Naval aviation is a crucial force in our nation’s defense. A U.S. Navy aircraft carrier and its embarked air wing provide unparalleled, credible, sustainable, mobile, survivable, and lethal combat power across the globe. Maritime patrol aircraft complement an all-domain system of air, missile, and maritime power. Carriers represent our nation’s resolve by their presence alone, and their striking power gives adversaries pause. As I write these words, carriers and maritime patrol aircraft are in the western Indian Ocean and the Pacific, conducting deterrence patrols and strike missions in support of the nation’s highest national defense priorities—in harm’s way, delivering ordnance against adversaries.
Naval aviation includes everyone from the aviation boatswains under thundering fighters to the troubleshooters, whose thumbs up is the sign that the mission is a go, to the aircrew who willingly put their lives in the hands of maintainers, many of them just 18 or 19 years old. All are a part of a team whose ethos was forged in World War II and sustains us today. Multiple elements make up that ethos:
Hard Work. We give our all toward mission success. The more we sweat in peace, the less we bleed in combat.

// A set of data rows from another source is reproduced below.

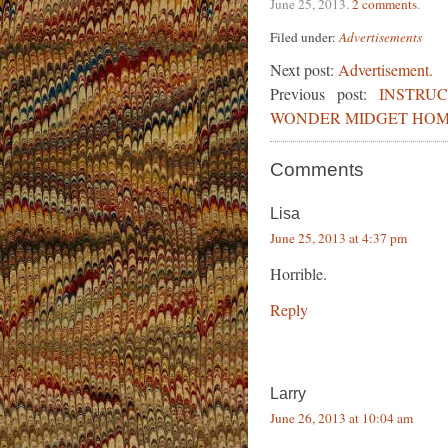
June 25, 2013
.
2 comments
.
Filed under:
Advertisements
Next post:
Advertisement.
Previous post:
INSTRU
WONDER MIDGET HOME
Comments
Lisa
June 25, 2013 at 4:37 pm
Horrible.
Reply
Larry
June 26, 2013 at 10:04 am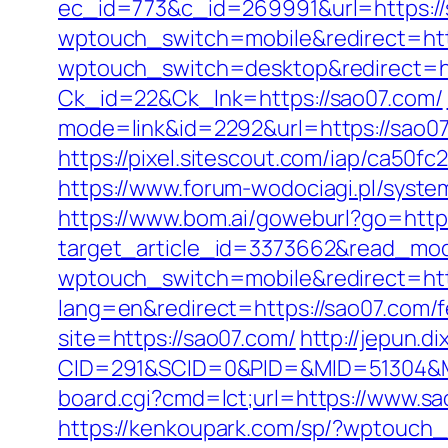
ec_id=773&c_id=269991&url=https://
wptouch_switch=mobile&redirect=htt
wptouch_switch=desktop&redirect=ht
Ck_id=22&Ck_lnk=https://sao07.com/
mode=link&id=2292&url=https://sao07.
https://pixel.sitescout.com/iap/ca50f
https://www.forum-wodociagi.pl/syst
https://www.bom.ai/goweburl?go=http
target_article_id=3373662&read_mode
wptouch_switch=mobile&redirect=htt
lang=en&redirect=https://sao07.com/fe
site=https://sao07.com/
http://jepun.d
CID=291&SCID=0&PID=&MID=51304&Mo
board.cgi?cmd=lct;url=https://www.s
https://kenkoupark.com/sp/?wptouch_s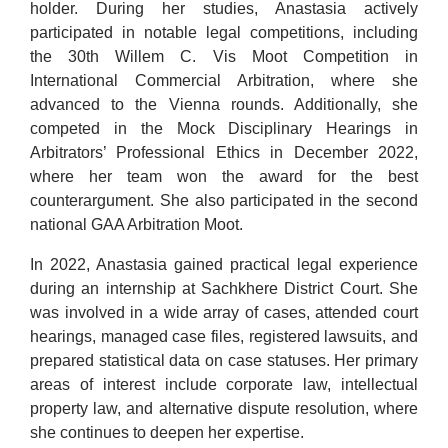
holder. During her studies, Anastasia actively
participated in notable legal competitions, including
the 30th Willem C. Vis Moot Competition in
International Commercial Arbitration, where she
advanced to the Vienna rounds. Additionally, she
competed in the Mock Disciplinary Hearings in
Arbitrators’ Professional Ethics in December 2022,
where her team won the award for the best
counterargument. She also participated in the second
national GAA Arbitration Moot.
In 2022, Anastasia gained practical legal experience
during an internship at Sachkhere District Court. She
was involved in a wide array of cases, attended court
hearings, managed case files, registered lawsuits, and
prepared statistical data on case statuses. Her primary
areas of interest include corporate law, intellectual
property law, and alternative dispute resolution, where
she continues to deepen her expertise.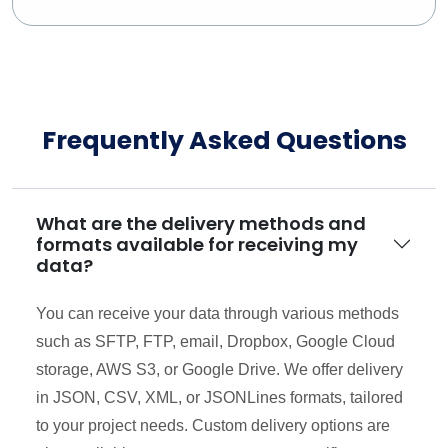
Frequently Asked Questions
What are the delivery methods and
formats available for receiving my
data?
You can receive your data through various methods
such as SFTP, FTP, email, Dropbox, Google Cloud
storage, AWS S3, or Google Drive. We offer delivery
in JSON, CSV, XML, or JSONLines formats, tailored
to your project needs. Custom delivery options are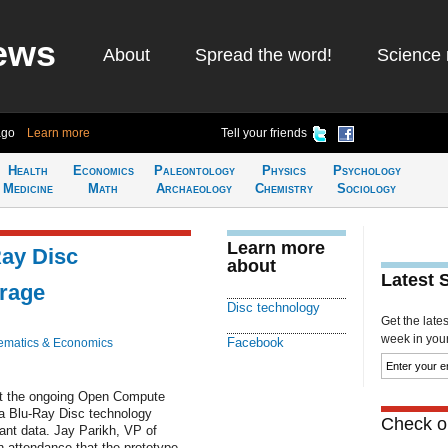
ews
About
Spread the word!
Science 
ago
Learn more
Tell your friends
Health
Economics
Paleontology
Physics
Psychology
Medicine
Math
Archaeology
Chemistry
Sociology
Learn more
Ray Disc
about
Latest 
orage
Disc technology
Get the late
week in your 
Facebook
ematics & Economics
t the ongoing Open Compute
 a Blu-Ray Disc technology
Check ou
ant data. Jay Parikh, VP of
n attendance that the prototype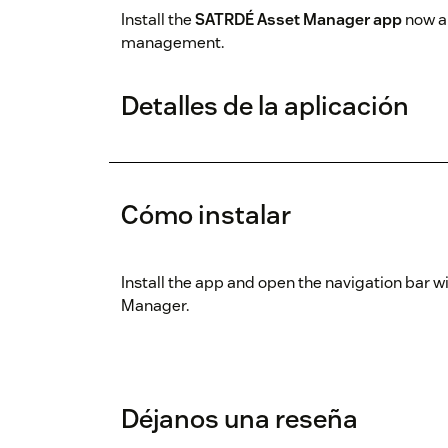
Install the
SATRDÉ Asset Manager app
now an
management.
Detalles de la aplicación
Cómo instalar
Install the app and open the navigation bar w
Manager.
Déjanos una reseña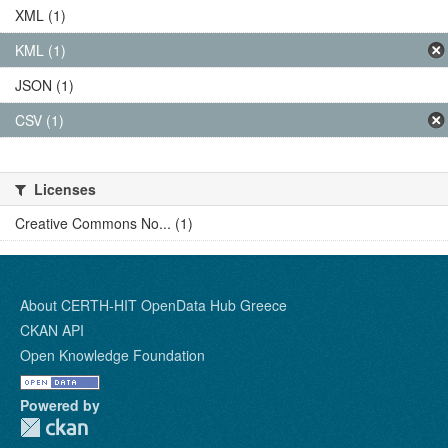
XML (1)
KML (1)
JSON (1)
CSV (1)
Licenses
Creative Commons No... (1)
About CERTH-HIT OpenData Hub Greece
CKAN API
Open Knowledge Foundation
Powered by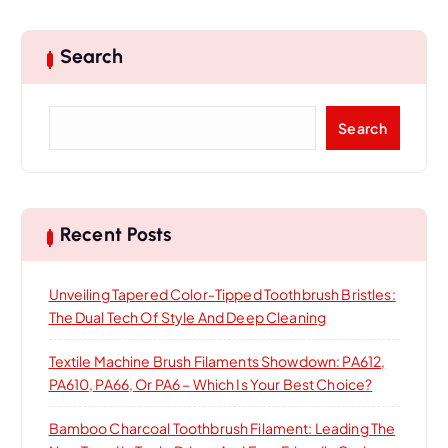
Search
S
Search
e
a
r
c
h
Recent Posts
Unveiling Tapered Color-Tipped Toothbrush Bristles:
The Dual Tech Of Style And Deep Cleaning
Textile Machine Brush Filaments Showdown: PA612,
PA610, PA66, Or PA6 – Which Is Your Best Choice?
Bamboo Charcoal Toothbrush Filament: Leading The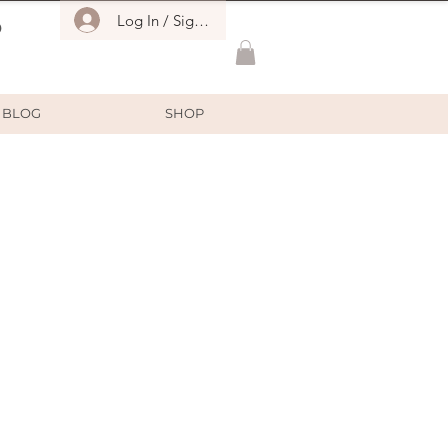
Log In / Sign Up
O
BLOG
SHOP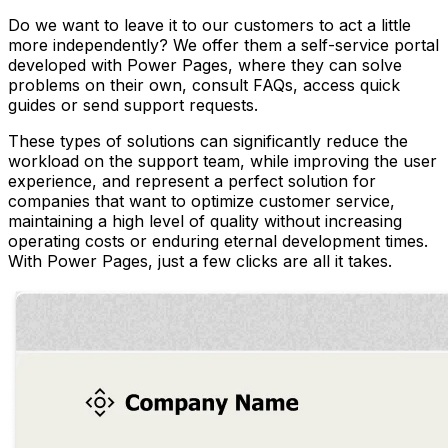
Do we want to leave it to our customers to act a little
more independently? We offer them a self-service portal
developed with Power Pages, where they can solve
problems on their own, consult FAQs, access quick
guides or send support requests.
These types of solutions can significantly reduce the
workload on the support team, while improving the user
experience, and represent a perfect solution for
companies that want to optimize customer service,
maintaining a high level of quality without increasing
operating costs or enduring eternal development times.
With Power Pages, just a few clicks are all it takes.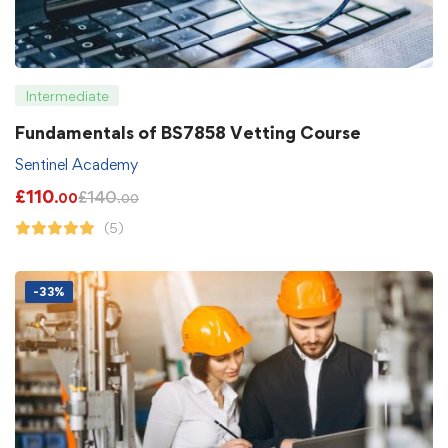
Intermediate
Fundamentals of BS7858 Vetting Course
Sentinel Academy
£
110
£
140
.00
.00
(5)
-33%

Humility: Each of us is human, inherently imperfect. The only perfection is in the complete team effort. When we make mistakes, we admit them and move on.
Self-assessment: Critical self-assessment is the basis for the safe and effective conduct of our dangerous business. The highest expression of this is self-identifying our errors so others may learn from them. We learn this habit in the earliest days of flight school and take it with us to the fleet. The recent documentary on the Blue Angels shows how even those—especially those—at the pinnacle of our profession constantly hone their edge through humble self-assessment.
Teamwork: We give our all for our wingmen and the team, and all credit goes to the team. Rank has no place in the brief, in the debrief, or at the maintenance desk. We respect expertise and wingmanship, and we always have our wingman’s six.
Confidence: Nobody lands an aircraft on a pitching deck, at night, without confidence. With jaws out and shoulders back, we face every challenge. We are not cocky, but confident—in ourselves, our wingmen, and our crews.
Persistence: We never, ever quit. Just because there’s a bandit at your six, doesn’t mean they’ve shot you. Even if they’ve shot at you, it doesn’t mean they’ve hit you. And even if they’ve hit you, it doesn’t mean they’ve killed you. We stay in the fight.
Faith: We never lose faith in our shipmates, our wingmen, or our nation.
I have a lot more runway behind me than ahead, so I call on the next generation of naval aviators to face the challenges ahead, wherever on the globe they lead. The nation needs you as much today as it needed John Thach, Thomas Hudner, David McCampbell, and Pappy Boyington in their day. The future security environment will be one of the most difficult our nation has ever faced. Adversaries are bent on supplanting U.S. leadership, and emerging and accessible technologies and weapons are shrinking time, distance, and decision space. The past has shown us what the ancients knew—civilization rests on a thin veneer. Now more than ever, naval aviation will be an indispensable force to defend our great nation. This is our duty, and these are the values of naval aviation. As a witness to the superb young generation on watch, I have an abiding sense of hope. Let’s get to work.